In terms of hospitalizations, 178 people are currently hospitalized with COVID-19, with 23 listed in county intensive care units.
Andrew Noymer, Associate Professor of Epidemiology and Public Health at UC Irvine, said he is aware of the increases but adds that COVID is milder now, in comparison to the last two years.
Still, Noymer predicts that the virus will continue following the patterns in the summer, as it has in the winter.
“What’s catching my eye is that we’ve got a mini-wave now, just like the wave in Southern California of July 2020 and August 2021,” Noymer said. “The winters have been the punishing waves, I expect that trend to continue.”
With COVID-19 numbers increasing at the beginning of summer, Noymer remains optimistic, but with caution, adding that the number of hospitalized patients might not reflect the true picture of COVID-19 within the community, considering that hospitals are including incidental cases within COVID-19.
“At one point we had over 2,000 hospitalized with COVID-19 – that’s not incidental,” he said. “COVID-19 is milder, there’s no doubt about it, but we’re also more vaccinated and Omicron doesn’t send people to the hospital.
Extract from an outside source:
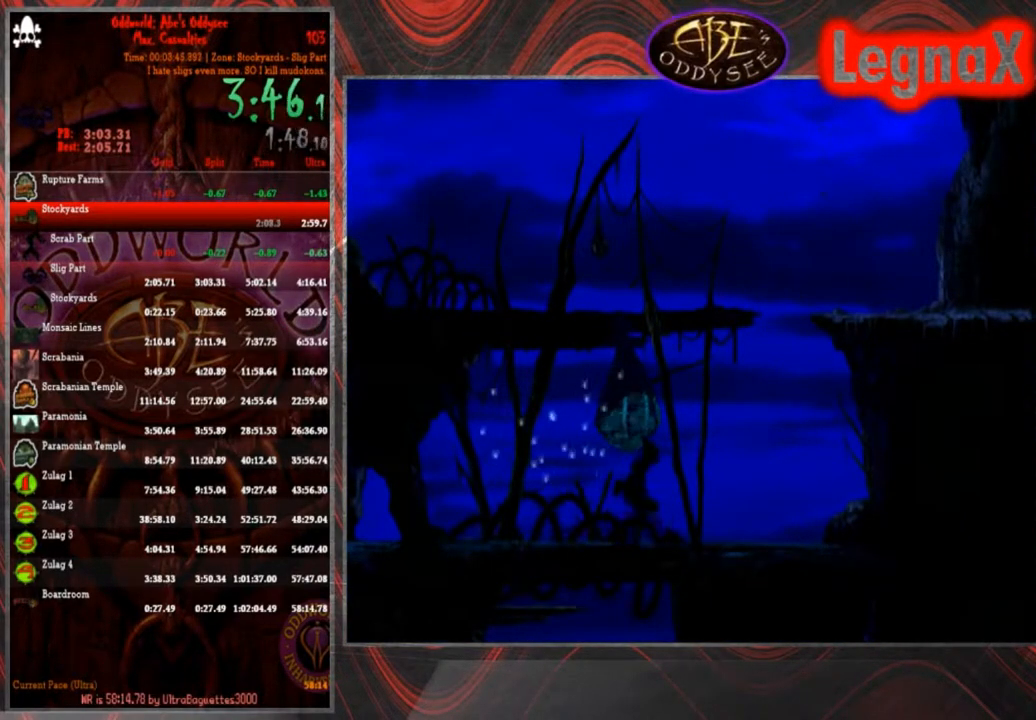
{"buttons": [], "left_stick": "center", "events": [[234, "left_stick", "center"], [301, "SQUARE", "down"], [367, "SQUARE", "up"], [467, "SQUARE", "down"], [501, "SQUARE", "up"]]}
I’m still cautious, it’s still a new disease to which we know nowhere near enough.”
As of June 14, more than 2 million people in Orange County have received full vaccination status. However, in terms of booster shots, only about half of the fully-vaccinated population has opted to receive their booster.
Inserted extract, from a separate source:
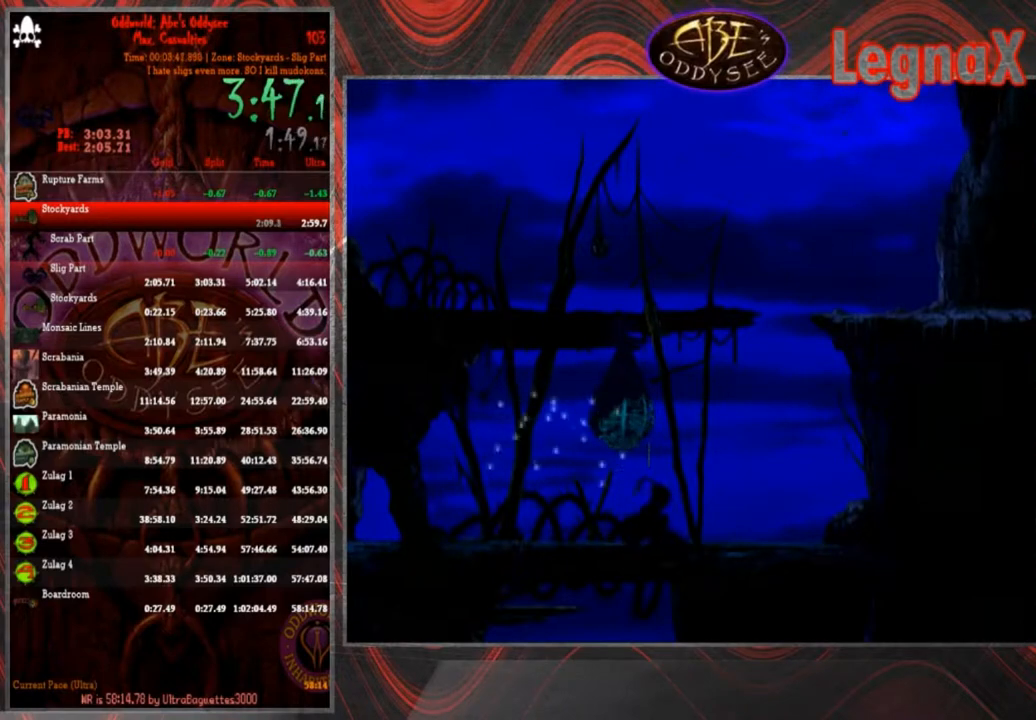
{"buttons": ["TRIANGLE", "R1"], "left_stick": "right", "events": [[100, "left_stick", "up"], [201, "left_stick", "center"], [234, "R1", "down"], [301, "left_stick", "right"], [501, "TRIANGLE", "down"]]}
This may be a future cause for concern, considering findings released by the New England Journal of Medicine earlier this week. On June 15, a study in the New England Journal of Medicine found that fully vaccinated individuals, who have not had a booster shot, have no lasting protection against the COVID-19 Omicron variant.
“Long COVID-19 can happen with mild COVID-19 cases. They’re starting to find ‘immune dysregulation’ — which is just a fancy word for saying it messes with your immune system,” Noymer explained. “We don’t really know how that’s going to play out in terms of what that means. It could mean that it makes us more susceptible to other pathogens.”
In terms of a grading scale, Noymer said more could be done to prevent more from getting ill, but options are limited, considering that restrictions against large events are no longer a viable option.
However, even without COVID-19 restrictions, Noymer said he would grade the current COVID-19 situation a B+, in Orange County.
However, Noymer emphasized that the real test will come this winter.
“I think more could be done for people to mask, even if you’re the only one. I think more could be done to prepare people for how bad I think it’s going to be in the winter,” he said. “[We are not studying hard enough for the winter test], we’re going to cram the night before, like we always do.”